▶ Required work
Reproduce the listing from its start through the line that contains "Please refer to", swapping "through-hole" for "mounting" and changing nothing else. Leave the pictures out.

▶ Data for the task
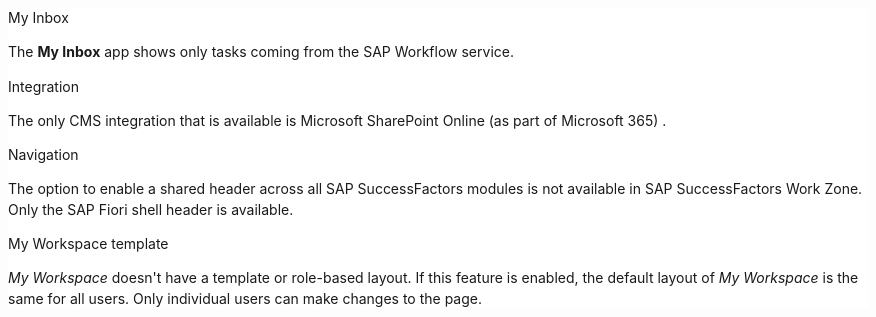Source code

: My Inbox



</td>
<td valign="top">

The **My Inbox** app shows only tasks coming from the SAP Workflow service.



</td>
</tr>
<tr>
<td valign="top">

Integration



</td>
<td valign="top">

The only CMS integration that is available is Microsoft SharePoint Online \(as part of Microsoft 365\) .



</td>
</tr>
<tr>
<td valign="top">

Navigation



</td>
<td valign="top">

The option to enable a shared header across all SAP SuccessFactors modules is not available in SAP SuccessFactors Work Zone. Only the SAP Fiori shell header is available.



</td>
</tr>
<tr>
<td valign="top">

My Workspace template



</td>
<td valign="top">

*My Workspace* doesn't have a template or role-based layout. If this feature is enabled, the default layout of *My Workspace* is the same for all users. Only individual users can make changes to the page.



</td>
</tr>
<tr>
<td valign="top">

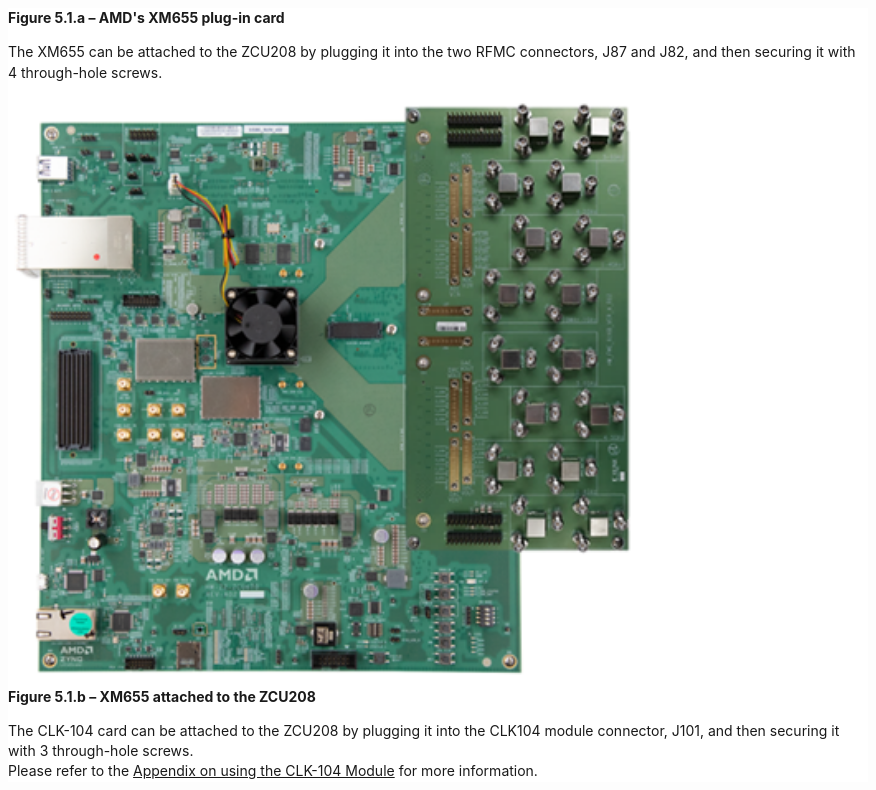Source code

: __Figure 5.1.a – AMD's XM655 plug-in card__

The XM655 can be attached to the ZCU208 by plugging it into the two RFMC connectors, J87 and J82, and then securing it with 4 through-hole screws.<br>

<a name="figure-zcu208-with-xm655"></a>
<img src="./media/ZCU208-with-XM655.png" style="width:6.5in;height:auto;" /><br>
__Figure 5.1.b – XM655 attached to the ZCU208__

The CLK-104 card can be attached to the ZCU208 by plugging it into the CLK104 module connector, J101, and then securing it with 3 through-hole screws.<br>
Please refer to the [Appendix on using the CLK-104 Module](#using-the-clk-104-module) for more information.<br>

<a name="figure-zcu208-with-xm655-and-clk104"></a>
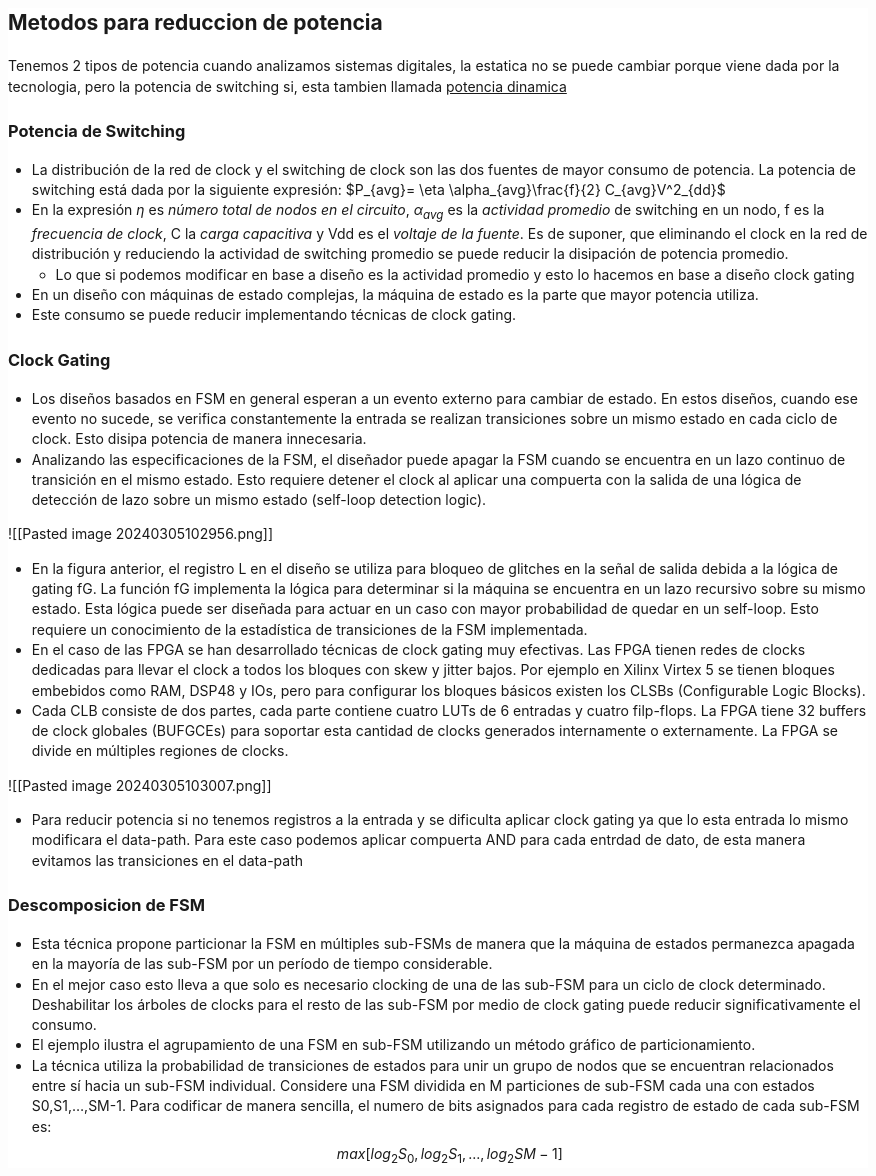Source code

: ## Metodos para reduccion de potencia
Tenemos 2 tipos de potencia cuando analizamos sistemas digitales, la estatica no se puede cambiar porque viene dada por la tecnologia, pero la potencia de switching si, esta tambien llamada [potencia dinamica](CMOS.md#Potencia]]) 
### Potencia de Switching
- La distribución de la red de clock y el switching de clock son las dos fuentes de mayor consumo de potencia. La potencia de switching está dada por la siguiente expresión:
$P_{avg}= \eta \alpha_{avg}\frac{f}{2} C_{avg}V^2_{dd}$    
- En la expresión $\eta$ es *número total de nodos en el circuito*, $\alpha_{avg}$ es la *actividad promedio* de switching en un nodo, f es la *frecuencia de clock*, C la *carga capacitiva* y Vdd es el *voltaje de la fuente*. Es de suponer, que eliminando el clock en la red de distribución y reduciendo la actividad de switching promedio se puede reducir la disipación de potencia promedio.
	- Lo que si podemos modificar en base a diseño es la actividad promedio y esto lo hacemos en base a diseño clock gating
- En un diseño con máquinas de estado complejas, la máquina de estado es la parte que mayor potencia utiliza.
- Este consumo se puede reducir implementando técnicas de clock gating.


### Clock Gating
- Los diseños basados en FSM en general esperan a un evento externo para cambiar de estado. En estos diseños, cuando ese evento no sucede, se verifica constantemente la entrada se realizan transiciones sobre un mismo estado en cada ciclo de clock. Esto disipa potencia de manera innecesaria.
- Analizando las especificaciones de la FSM, el diseñador puede apagar la FSM cuando se encuentra en un lazo continuo de transición en el mismo estado. Esto requiere detener el clock al aplicar una compuerta con la salida de una lógica de detección de lazo sobre un mismo estado (self-loop detection logic).

![[Pasted image 20240305102956.png]]


- En la figura anterior, el registro L en el diseño se utiliza para bloqueo de glitches en la señal de salida debida a la lógica de gating fG. La función fG implementa la lógica para determinar si la máquina se encuentra en un lazo recursivo sobre su mismo estado. Esta lógica puede ser diseñada para actuar en un caso con mayor probabilidad de quedar en un self-loop. Esto requiere un conocimiento de la estadística de transiciones de la FSM implementada.
- En el caso de las FPGA se han desarrollado técnicas de clock gating muy efectivas. Las FPGA tienen redes de clocks dedicadas para llevar el clock a todos los bloques con skew y jitter bajos. Por ejemplo en Xilinx Virtex 5 se tienen bloques embebidos como RAM, DSP48 y IOs, pero para configurar los bloques básicos existen los CLSBs (Configurable Logic Blocks).
- Cada CLB consiste de dos partes, cada parte contiene cuatro LUTs de 6 entradas y cuatro filp-flops. La FPGA tiene 32 buffers de clock globales (BUFGCEs) para soportar esta cantidad de clocks generados internamente o externamente. La FPGA se divide en múltiples regiones de clocks.

![[Pasted image 20240305103007.png]]
- Para reducir potencia si no tenemos registros a la entrada y se dificulta aplicar clock gating ya que lo esta entrada lo mismo modificara el data-path. Para este caso podemos aplicar compuerta AND para cada entrdad de dato, de esta manera evitamos las transiciones en el data-path

### Descomposicion de FSM
- Esta técnica propone particionar la FSM en múltiples sub-FSMs de manera que la máquina de estados permanezca apagada en la mayoría de las sub-FSM por un período de tiempo considerable.
- En el mejor caso esto lleva a que solo es necesario clocking de una de las sub-FSM para un ciclo de clock determinado. Deshabilitar los árboles de clocks para el resto de las sub-FSM por medio de clock gating puede reducir significativamente el consumo.
- El ejemplo ilustra el agrupamiento de una FSM en sub-FSM utilizando un método gráfico de particionamiento.
- La técnica utiliza la probabilidad de transiciones de estados para unir un grupo de nodos que se encuentran relacionados entre sí hacia un sub-FSM individual. Considere una FSM dividida en M particiones de sub-FSM cada una con estados S0,S1,…,SM-1. Para codificar de manera sencilla, el numero de bits asignados para cada registro de estado de cada sub-FSM es:
$$max[log_2S_0,log_2S_1,...,log_2S{M-1}]$$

▶ Answer box
Source code

: My Inbox



</td>
<td valign="top">

The **My Inbox** app shows only tasks coming from the SAP Workflow service.



</td>
</tr>
<tr>
<td valign="top">

Integration



</td>
<td valign="top">

The only CMS integration that is available is Microsoft SharePoint Online \(as part of Microsoft 365\) .



</td>
</tr>
<tr>
<td valign="top">

Navigation



</td>
<td valign="top">

The option to enable a shared header across all SAP SuccessFactors modules is not available in SAP SuccessFactors Work Zone. Only the SAP Fiori shell header is available.



</td>
</tr>
<tr>
<td valign="top">

My Workspace template



</td>
<td valign="top">

*My Workspace* doesn't have a template or role-based layout. If this feature is enabled, the default layout of *My Workspace* is the same for all users. Only individual users can make changes to the page.



</td>
</tr>
<tr>
<td valign="top">

Source code

: __Figure 5.1.a – AMD's XM655 plug-in card__

The XM655 can be attached to the ZCU208 by plugging it into the two RFMC connectors, J87 and J82, and then securing it with 4 mounting screws.<br>

<a name="figure-zcu208-with-xm655"></a>
<img src="./media/ZCU208-with-XM655.png" style="width:6.5in;height:auto;" /><br>
__Figure 5.1.b – XM655 attached to the ZCU208__

The CLK-104 card can be attached to the ZCU208 by plugging it into the CLK104 module connector, J101, and then securing it with 3 mounting screws.<br>
Please refer to the [Appendix on using the CLK-104 Module](#using-the-clk-104-module) for more information.<br>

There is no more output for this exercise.